Mehr als Minuten hatte er selten. In Michael Hanekes „Weißem Band“, in Christian Petzolds „Barbara“, in „Inglourious Basterds“, in Spielbergs „Gefährten“, etwas mehr als deutscher Chemielaboringenieur in „Better Call Saul“ und zuletzt als Marinekommandant im „Boot“. Bock hat es zum international anerkannten Meister im Kurzstreckenschauspiel gebracht.
Das erste Mal
„Atlas“ ist das erste Mal, dass sein Spiel einen (Kino-)Film trägt.
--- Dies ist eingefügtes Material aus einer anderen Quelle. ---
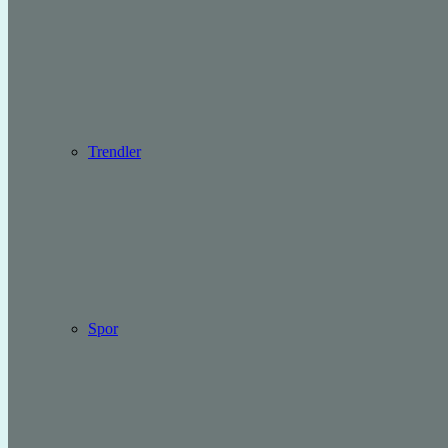
Trendler
Spor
Walter ist in beinahe jeder Szene zu sehen. Alles kreist um ihn. Walter ist Angestellter eines Entrümpelungsunternehmens in Frankfurt, das sich spezialisiert hat auf das Warmentmieten für einen kurdischen Clanchef. Sie lösen Wohnungen auf, in denen noch Mieter leben.
Walter war Gewichtheber. Er schleppt dreimal mehr weg als die Jungen, sagt sein Chef, der einzige Viertelfreund, den er hat. Wenn er abends in seine kahle Wohnung kommt, legt er sich auf den Boden, um seinen schmerzgeplagten Körper zu kühlen.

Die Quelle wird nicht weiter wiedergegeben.